-- DATA FOR THE TASK follows --

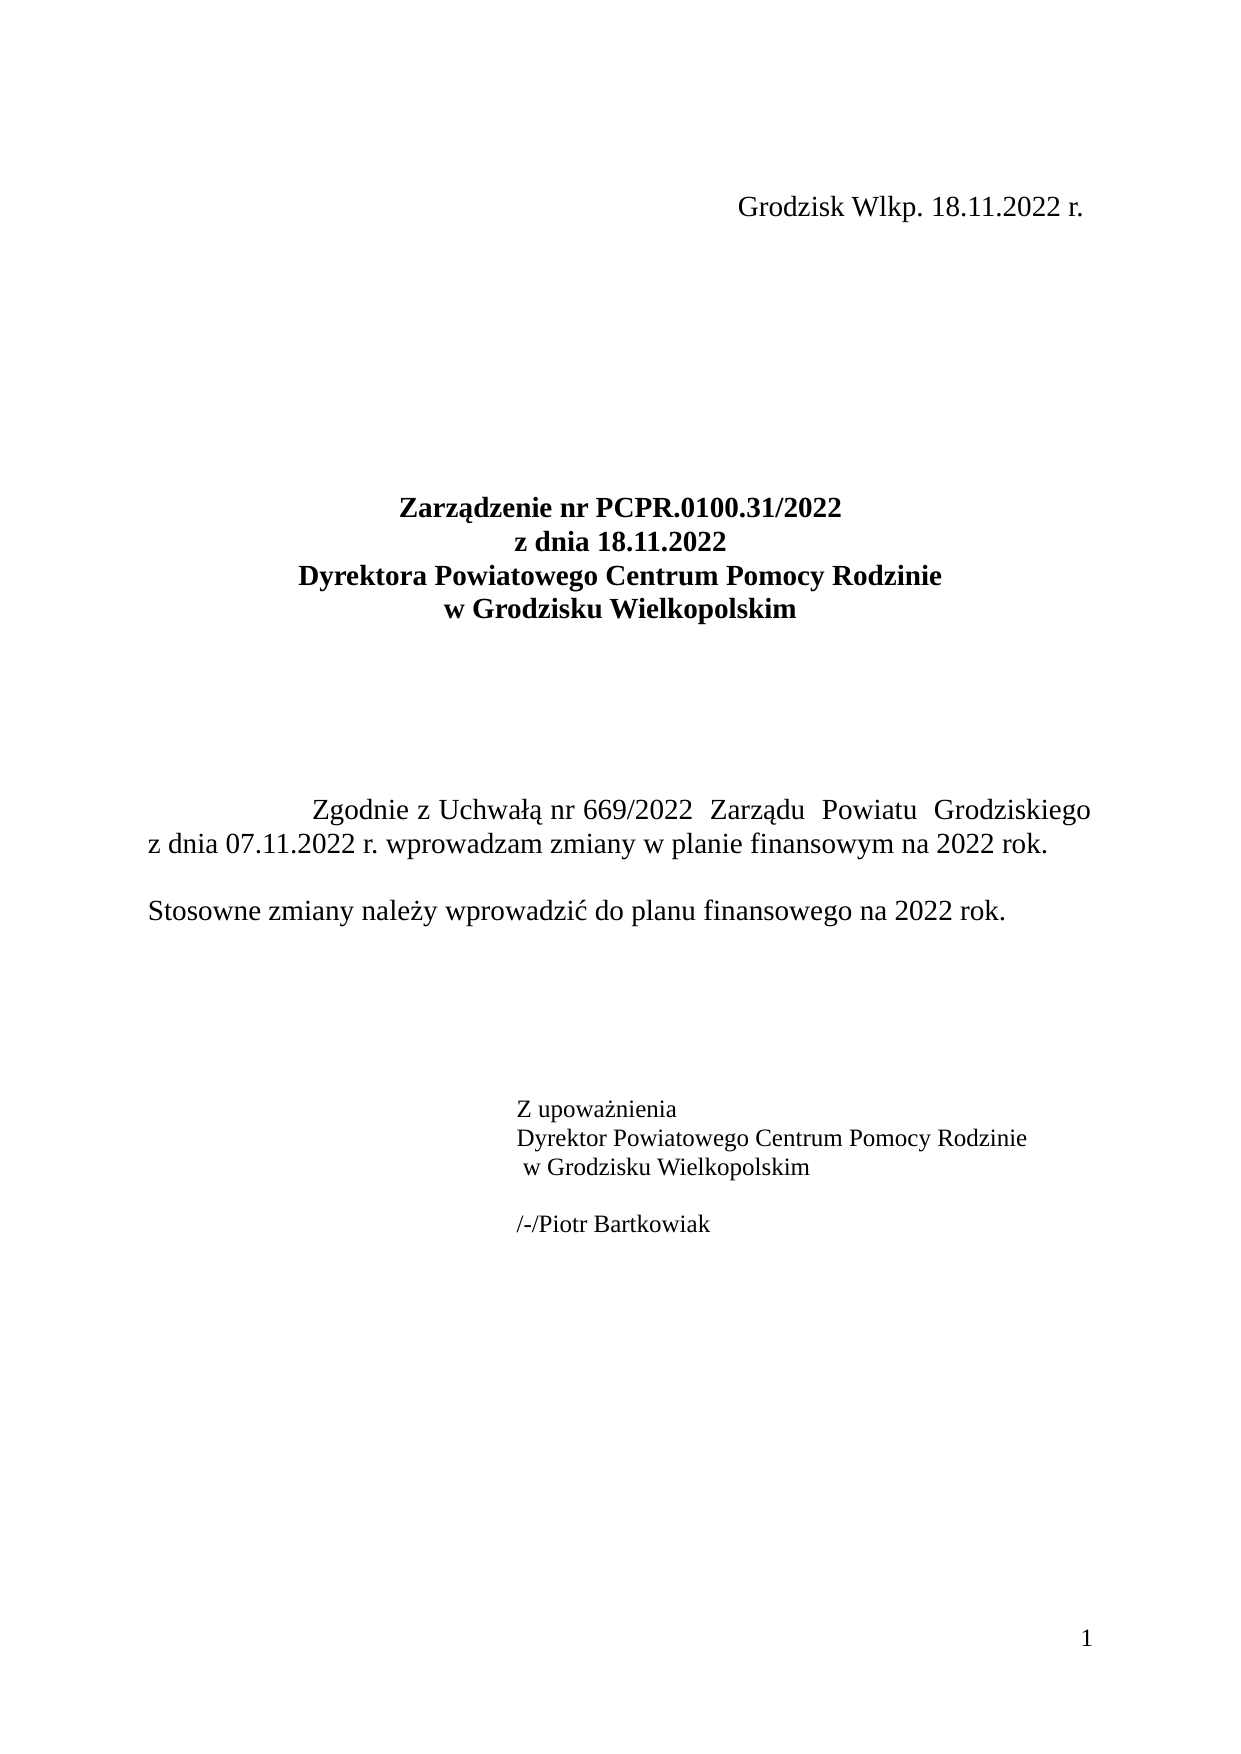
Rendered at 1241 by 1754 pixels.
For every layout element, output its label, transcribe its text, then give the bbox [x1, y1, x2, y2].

text Grodzisk Wlkp. 18.11.2022 r. [148, 189, 1093, 222]
text Zgodnie z Uchwałą nr 669/2022 Zarządu Powiatu Grodziskiego z dnia 07.11.2022 r. wprowadzam zmiany w planie finansowym na 2022 rok. [148, 792, 1093, 859]
text Z upoważnienia [516, 1094, 1093, 1123]
text Stosowne zmiany należy wprowadzić do planu finansowego na 2022 rok. [148, 893, 1093, 927]
text z dnia 18.11.2022 [148, 524, 1093, 558]
text Dyrektor Powiatowego Centrum Pomocy Rodzinie [516, 1123, 1093, 1152]
text w Grodzisku Wielkopolskim [516, 1152, 1093, 1181]
text Dyrektora Powiatowego Centrum Pomocy Rodzinie [148, 558, 1093, 591]
text /-/Piotr Bartkowiak [516, 1209, 1093, 1238]
text w Grodzisku Wielkopolskim [148, 591, 1093, 625]
text Zarządzenie nr PCPR.0100.31/2022 [148, 491, 1093, 524]
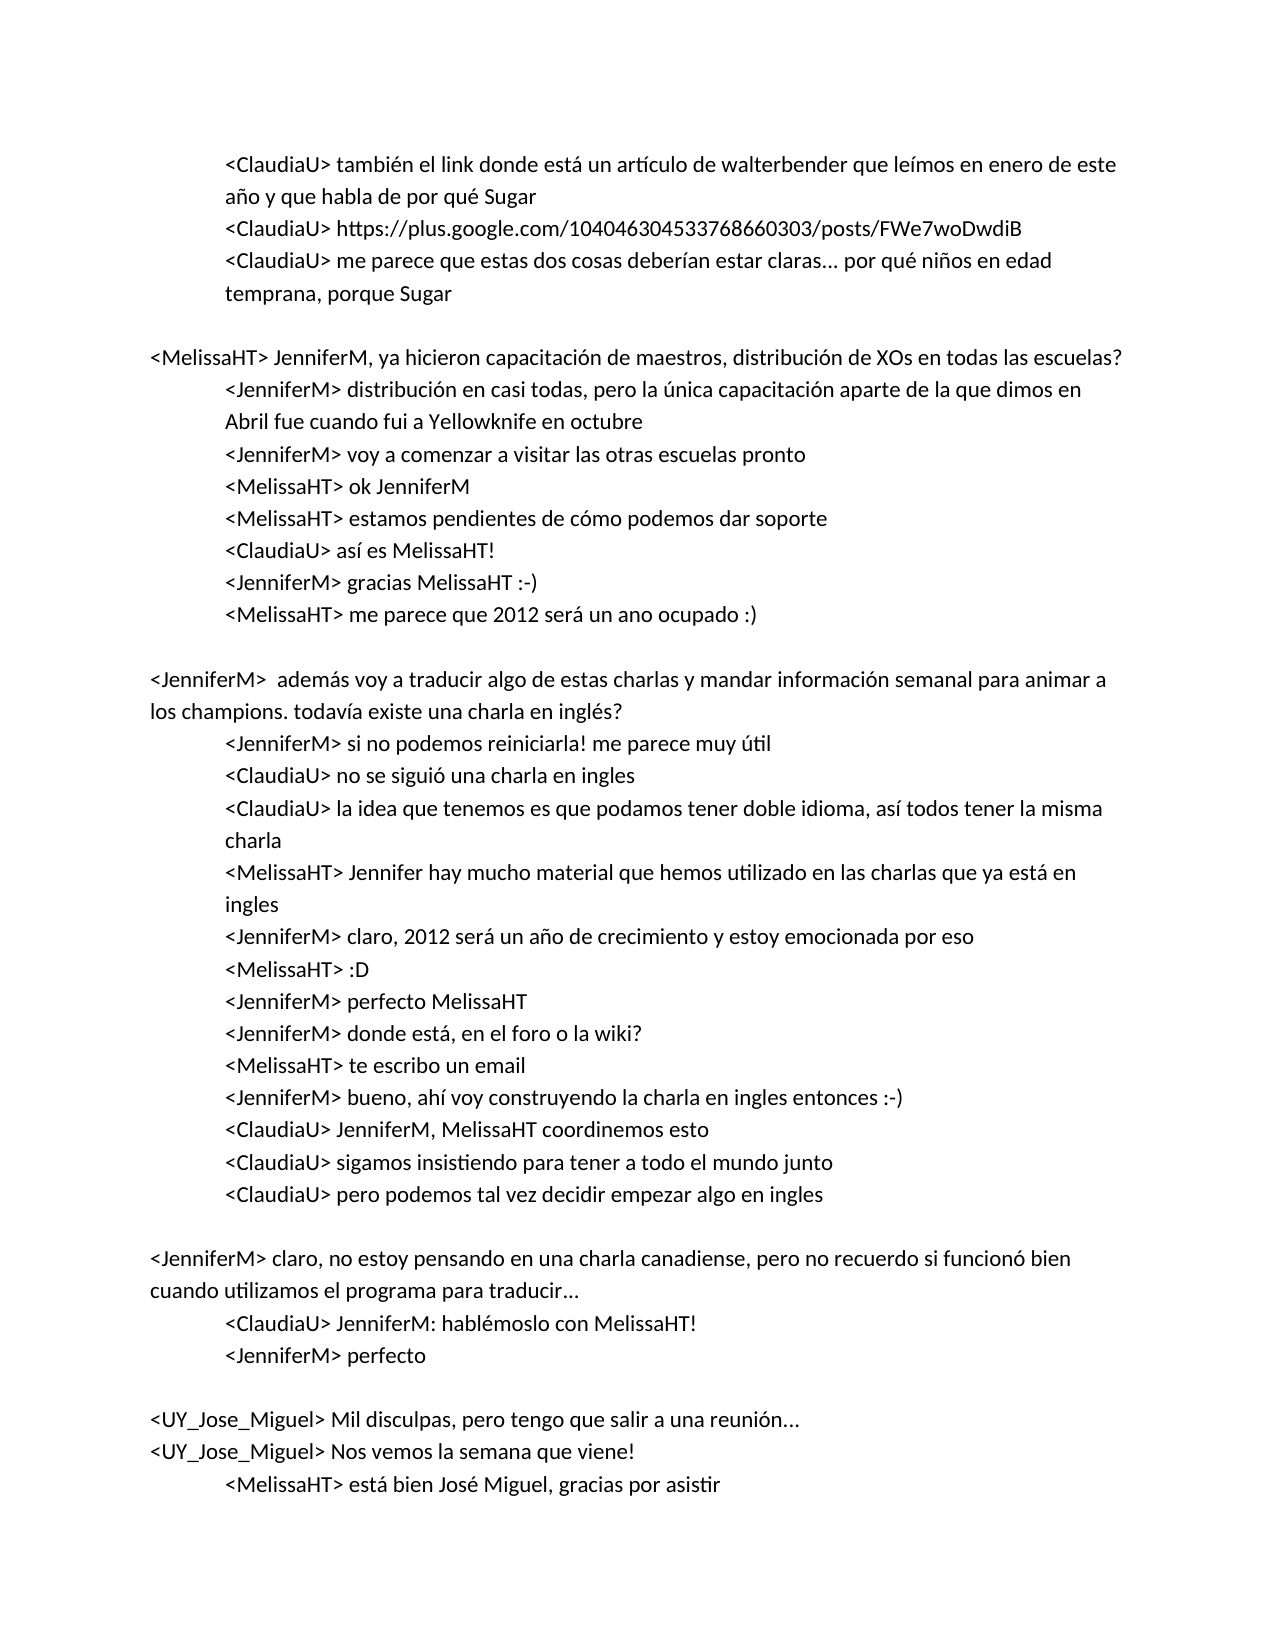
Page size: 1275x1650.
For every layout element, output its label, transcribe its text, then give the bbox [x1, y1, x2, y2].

text <UY_Jose_Miguel> Nos vemos la semana que viene! [150, 1437, 1125, 1466]
text <MelissaHT> me parece que 2012 será un ano ocupado :) [225, 601, 1125, 629]
text <ClaudiaU> no se siguió una charla en ingles [150, 762, 1125, 789]
text <ClaudiaU> me parece que estas dos cosas deberían estar claras... por qué niños en edad temprana, porque Sugar [225, 247, 1125, 307]
text <MelissaHT> ok JenniferM [225, 472, 1125, 500]
text <JenniferM> bueno, ahí voy construyendo la charla en ingles entonces :-) [150, 1083, 1125, 1111]
text <ClaudiaU> JenniferM, MelissaHT coordinemos esto [150, 1116, 1125, 1144]
text <ClaudiaU> así es MelissaHT! [225, 536, 1125, 564]
text <JenniferM> voy a comenzar a visitar las otras escuelas pronto [150, 440, 1125, 468]
text <UY_Jose_Miguel> Mil disculpas, pero tengo que salir a una reunión... [150, 1405, 1125, 1433]
text <MelissaHT> JenniferM, ya hicieron capacitación de maestros, distribución de XOs en todas las escuelas? [150, 343, 1125, 371]
text <JenniferM> si no podemos reiniciarla! me parece muy útil [150, 729, 1125, 757]
text <MelissaHT> estamos pendientes de cómo podemos dar soporte [225, 504, 1125, 532]
text <JenniferM> gracias MelissaHT :-) [225, 568, 1125, 596]
text <ClaudiaU> sigamos insistiendo para tener a todo el mundo junto [150, 1148, 1125, 1176]
text <MelissaHT> Jennifer hay mucho material que hemos utilizado en las charlas que ya está en ingles [225, 858, 1125, 918]
text <ClaudiaU> JenniferM: hablémoslo con MelissaHT! [150, 1309, 1125, 1337]
text <MelissaHT> :D [150, 955, 1125, 983]
text <JenniferM> claro, no estoy pensando en una charla canadiense, pero no recuerdo si funcionó bien cuando utilizamos el programa para traducir... [150, 1244, 1125, 1304]
text <JenniferM> distribución en casi todas, pero la única capacitación aparte de la que dimos en Abril fue cuando fui a Yellowknife en octubre [225, 375, 1125, 436]
text <ClaudiaU> pero podemos tal vez decidir empezar algo en ingles [150, 1180, 1125, 1208]
text <MelissaHT> está bien José Miguel, gracias por asistir [150, 1470, 1125, 1498]
text <JenniferM> perfecto MelissaHT [150, 987, 1125, 1015]
text <ClaudiaU> también el link donde está un artículo de walterbender que leímos en enero de este año y que habla de por qué Sugar [225, 150, 1125, 210]
text <ClaudiaU> https://plus.google.com/104046304533768660303/posts/FWe7woDwdiB [150, 214, 1125, 242]
text <ClaudiaU> la idea que tenemos es que podamos tener doble idioma, así todos tener la misma charla [225, 794, 1125, 854]
text <JenniferM> perfecto [150, 1341, 1125, 1369]
text <JenniferM> además voy a traducir algo de estas charlas y mandar información semanal para animar a los champions. todavía existe una charla en inglés? [150, 665, 1125, 725]
text <JenniferM> claro, 2012 será un año de crecimiento y estoy emocionada por eso [150, 922, 1125, 951]
text <JenniferM> donde está, en el foro o la wiki? [225, 1019, 1125, 1047]
text <MelissaHT> te escribo un email [225, 1051, 1125, 1079]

-- DATA FOR THE TASK concluded --

(BRIEF) Retype each line above exactly and leave out any picture.

(WRITTEN RESPONSE)
Rendered at 1241 by 1754 pixels.
For every layout element, output its label, transcribe its text, then give the bbox [x1, y1, x2, y2].

text Grodzisk Wlkp. 18.11.2022 r. [148, 189, 1093, 222]
text Zgodnie z Uchwałą nr 669/2022 Zarządu Powiatu Grodziskiego z dnia 07.11.2022 r. wprowadzam zmiany w planie finansowym na 2022 rok. [148, 792, 1093, 859]
text Z upoważnienia [516, 1094, 1093, 1123]
text Stosowne zmiany należy wprowadzić do planu finansowego na 2022 rok. [148, 893, 1093, 927]
text z dnia 18.11.2022 [148, 524, 1093, 558]
text Dyrektor Powiatowego Centrum Pomocy Rodzinie [516, 1123, 1093, 1152]
text w Grodzisku Wielkopolskim [516, 1152, 1093, 1181]
text Dyrektora Powiatowego Centrum Pomocy Rodzinie [148, 558, 1093, 591]
text /-/Piotr Bartkowiak [516, 1209, 1093, 1238]
text w Grodzisku Wielkopolskim [148, 591, 1093, 625]
text Zarządzenie nr PCPR.0100.31/2022 [148, 491, 1093, 524]
Page size: 1275x1650.
For every layout element, output its label, transcribe its text, then give the bbox [x1, y1, x2, y2].

text <UY_Jose_Miguel> Nos vemos la semana que viene! [150, 1437, 1125, 1466]
text <MelissaHT> me parece que 2012 será un ano ocupado :) [225, 601, 1125, 629]
text <ClaudiaU> no se siguió una charla en ingles [150, 762, 1125, 789]
text <ClaudiaU> me parece que estas dos cosas deberían estar claras... por qué niños en edad temprana, porque Sugar [225, 247, 1125, 307]
text <MelissaHT> ok JenniferM [225, 472, 1125, 500]
text <JenniferM> bueno, ahí voy construyendo la charla en ingles entonces :-) [150, 1083, 1125, 1111]
text <ClaudiaU> JenniferM, MelissaHT coordinemos esto [150, 1116, 1125, 1144]
text <ClaudiaU> así es MelissaHT! [225, 536, 1125, 564]
text <JenniferM> voy a comenzar a visitar las otras escuelas pronto [150, 440, 1125, 468]
text <UY_Jose_Miguel> Mil disculpas, pero tengo que salir a una reunión... [150, 1405, 1125, 1433]
text <MelissaHT> JenniferM, ya hicieron capacitación de maestros, distribución de XOs en todas las escuelas? [150, 343, 1125, 371]
text <JenniferM> si no podemos reiniciarla! me parece muy útil [150, 729, 1125, 757]
text <MelissaHT> estamos pendientes de cómo podemos dar soporte [225, 504, 1125, 532]
text <JenniferM> gracias MelissaHT :-) [225, 568, 1125, 596]
text <ClaudiaU> sigamos insistiendo para tener a todo el mundo junto [150, 1148, 1125, 1176]
text <MelissaHT> Jennifer hay mucho material que hemos utilizado en las charlas que ya está en ingles [225, 858, 1125, 918]
text <ClaudiaU> JenniferM: hablémoslo con MelissaHT! [150, 1309, 1125, 1337]
text <MelissaHT> :D [150, 955, 1125, 983]
text <JenniferM> claro, no estoy pensando en una charla canadiense, pero no recuerdo si funcionó bien cuando utilizamos el programa para traducir... [150, 1244, 1125, 1304]
text <JenniferM> distribución en casi todas, pero la única capacitación aparte de la que dimos en Abril fue cuando fui a Yellowknife en octubre [225, 375, 1125, 436]
text <ClaudiaU> pero podemos tal vez decidir empezar algo en ingles [150, 1180, 1125, 1208]
text <MelissaHT> está bien José Miguel, gracias por asistir [150, 1470, 1125, 1498]
text <JenniferM> perfecto MelissaHT [150, 987, 1125, 1015]
text <ClaudiaU> también el link donde está un artículo de walterbender que leímos en enero de este año y que habla de por qué Sugar [225, 150, 1125, 210]
text <ClaudiaU> https://plus.google.com/104046304533768660303/posts/FWe7woDwdiB [150, 214, 1125, 242]
text <ClaudiaU> la idea que tenemos es que podamos tener doble idioma, así todos tener la misma charla [225, 794, 1125, 854]
text <JenniferM> perfecto [150, 1341, 1125, 1369]
text <JenniferM> además voy a traducir algo de estas charlas y mandar información semanal para animar a los champions. todavía existe una charla en inglés? [150, 665, 1125, 725]
text <JenniferM> claro, 2012 será un año de crecimiento y estoy emocionada por eso [150, 922, 1125, 951]
text <JenniferM> donde está, en el foro o la wiki? [225, 1019, 1125, 1047]
text <MelissaHT> te escribo un email [225, 1051, 1125, 1079]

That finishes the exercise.